ВЫБРАННЫЙ ТЕКСТ

-- -- --

«С первого класса по детским домам»
Кирилл из тех, кто при живых родителях рос в детском доме.
Свои побеги из детского дома к маме он называет «прикольными воспоминаниями из детства».
Какие у вас воспоминания из детства? Мои — это как меня учили кататься на велике с горы, как мама приезжала на выходные на дачу и мы шли купаться на речку, как зимой нас водили на каток и я постоянно падала на льду и смеялась. А у Кирилла свои приколы: вот он восьмилетний говорит воспитателям, что пошел гулять, а сам сбегает в мамину квартиру на другом берегу Оби. Зимой в мороз идет пешком пять часов через весь город и потом ночует в подъезде, потому что дверь не открывают. Либо мамы нет, либо она запила и спит, не слышит, как сын стучится домой.
Репутация «бегунка» — это когда снова и снова возвращают в детский дом и «наказывают», говорит Кирилл. Педагогам тяжело с «бегунками», в ход идет трудотерапия. Кирилл мыл пол и представлял, как опять сбежит, — и воспитатели тоже знали, что он сбежит, и смотрели хмуро.
— Я с первого класса по детским домам. Там же многого нельзя: отбой в десять, погулять только на территории, пока ты мелкий. Ну вот я и бегал на свободу и к матери, волновался за нее, — объясняет Кирилл.
Подростком и я собиралась сбежать из дома, составляла план побега и обсуждала с подружками список вещей, которые возьму с собой, — я, наоборот, бежала от матери. В четырнадцать лет это обычное дело, когда кажется, что никакой жизни дома нет, и все тебя душат правилами и заботой.
В детском доме от правил тоже душно. А с заботой — напряженка. Кормят и поят, а забота — это мама. Но и маме было не до заботы о Кирилле. И еды у нее дома не было. Зато были пустые бутылки, тяжелый запах, беспорядок, нетрезвые друзья и сожители. Что жить с ней нельзя, мальчик понимал. Но все равно прибегал проведать. Другого родного человека у него не было.
Пока не появилась Марина.
«Я же обещал, что больше не побегу»

-- -- --

ИСХОДНЫЕ СТРОКИ
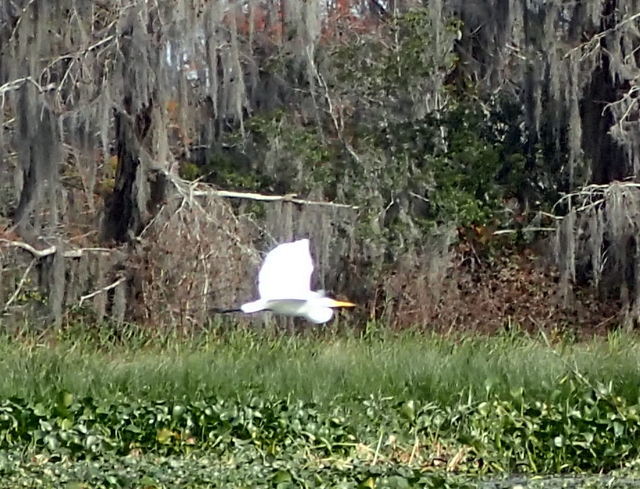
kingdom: Animalia
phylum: Chordata
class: Aves
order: Pelecaniformes
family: Ardeidae
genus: Ardea
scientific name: Ardea alba
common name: Great egret
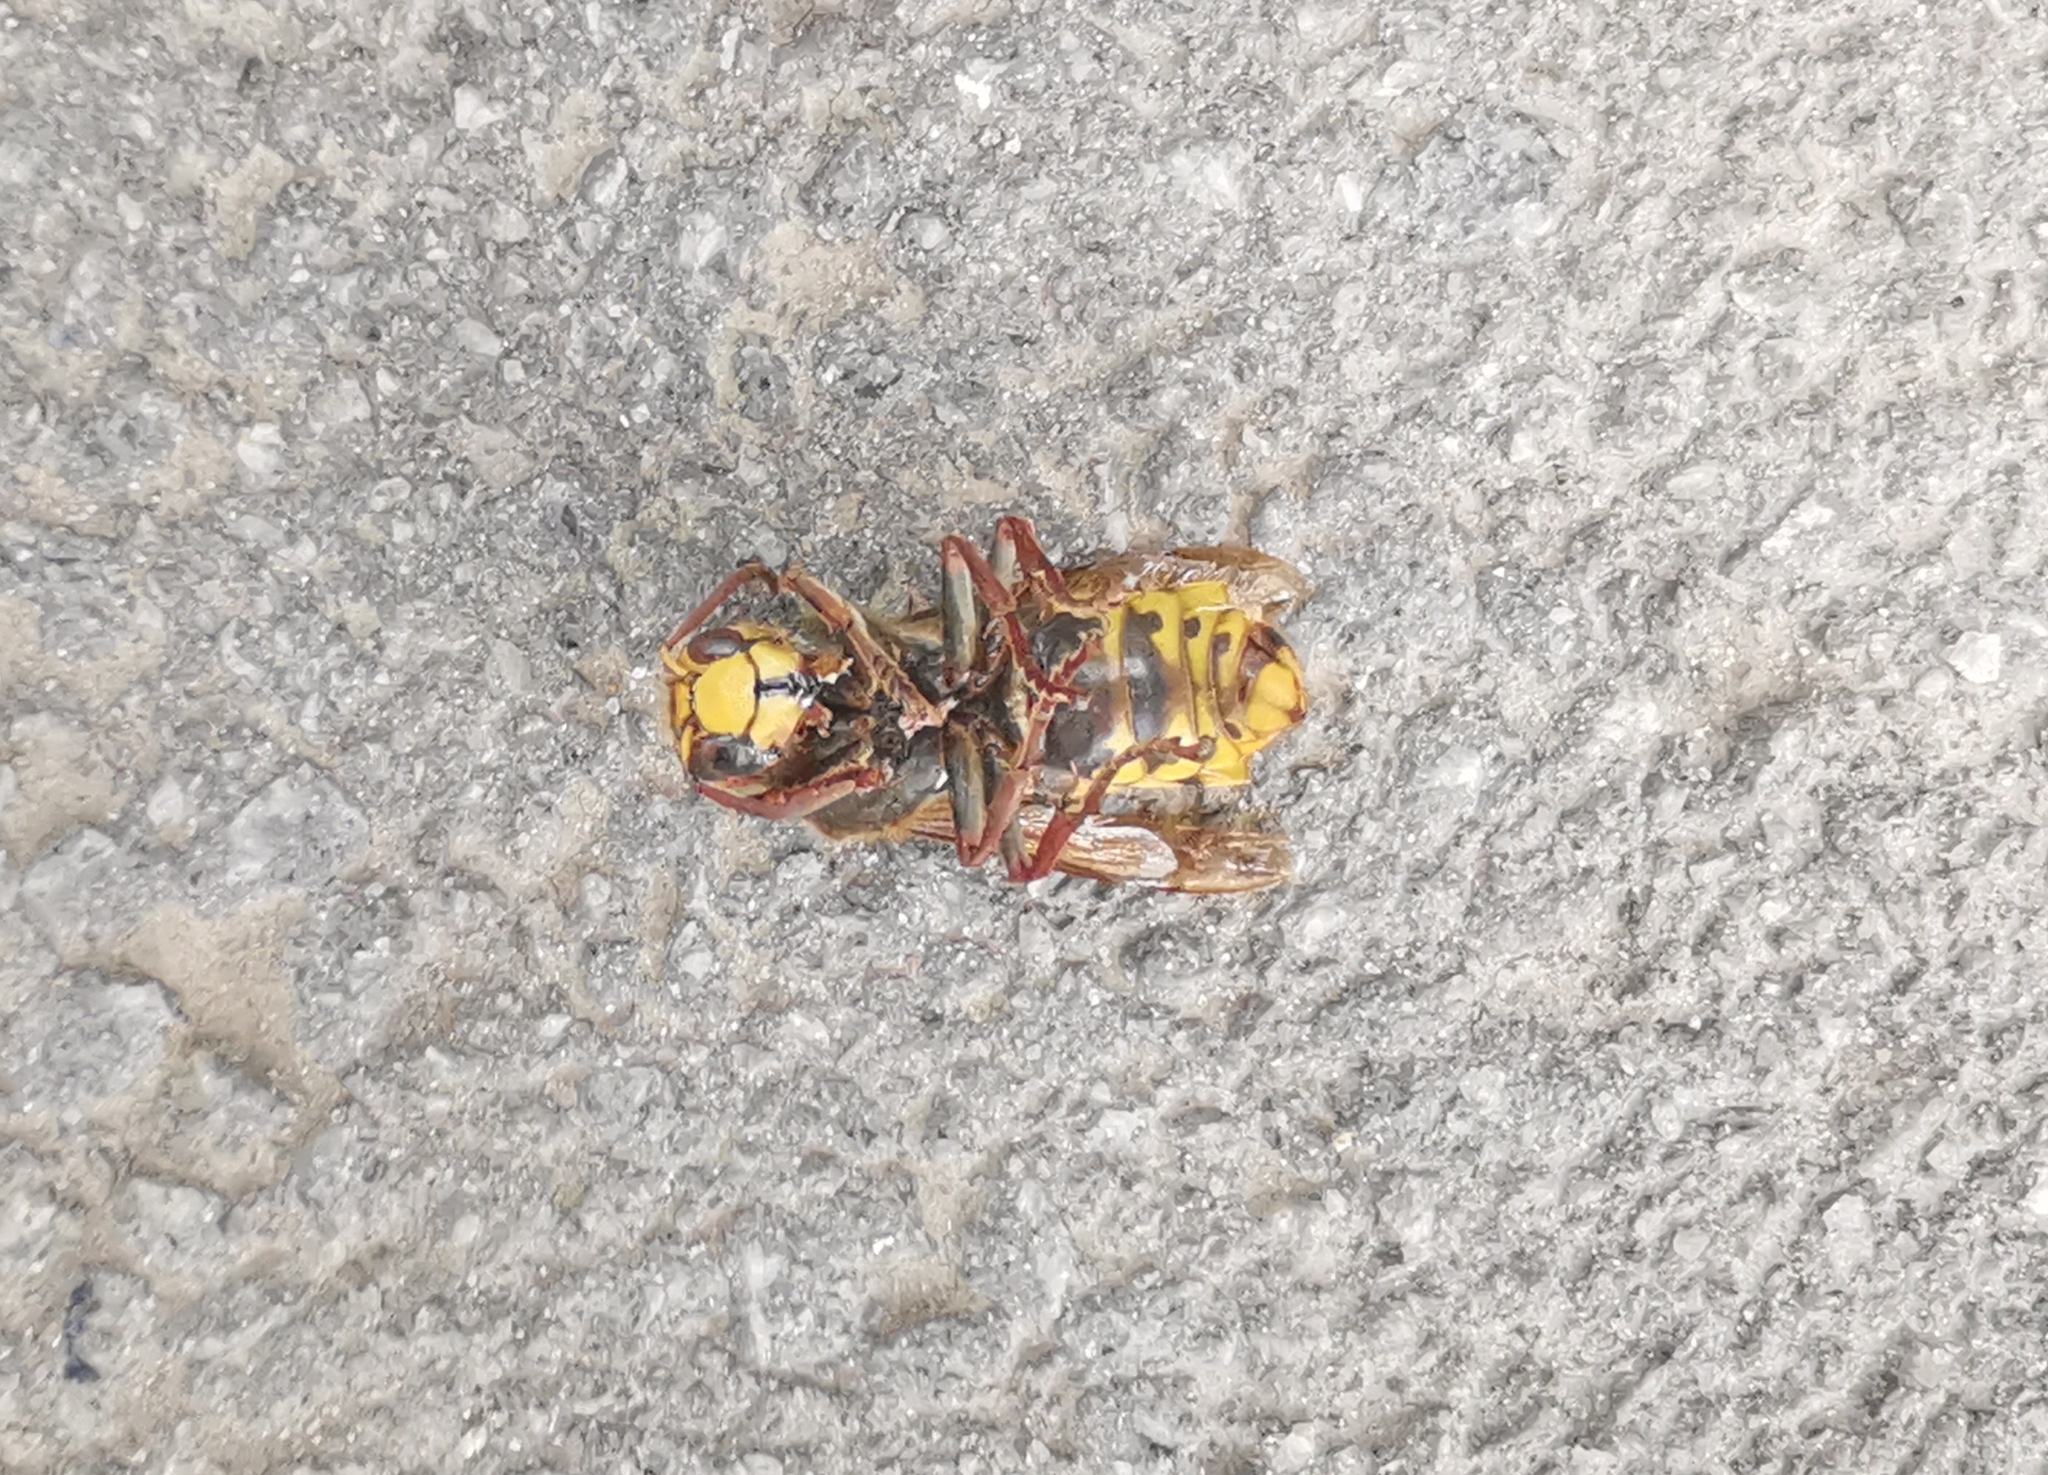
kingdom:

-- -- --

ЗАДАНИЯ
[1] Ответьте по тексту о Кирилле на следующие вопросы.
(a) С какого класса, по словам Кирилла, он находится в детских домах?
(b) Сколько часов Кирилл зимой шел пешком через весь город?
(c) Во сколько в детском доме отбой?
[2] Приведите дословно фрагмент текста о Кирилле от слов «Подростком и я» до слов «него не было.».
Для ответов используйте только текст.

ОТВЕТЫ К ЗАДАНИЯМ
[1]
(a) С первого класса.
(b) Пять часов.
(c) В десять.

[2]
Подростком и я собиралась сбежать из дома, составляла план побега и обсуждала с подружками список вещей, которые возьму с собой, — я, наоборот, бежала от матери. В четырнадцать лет это обычное дело, когда кажется, что никакой жизни дома нет, и все тебя душат правилами и заботой.
В детском доме от правил тоже душно. А с заботой — напряженка. Кормят и поят, а забота — это мама. Но и маме было не до заботы о Кирилле. И еды у нее дома не было. Зато были пустые бутылки, тяжелый запах, беспорядок, нетрезвые друзья и сожители. Что жить с ней нельзя, мальчик понимал. Но все равно прибегал проведать. Другого родного человека у него не было.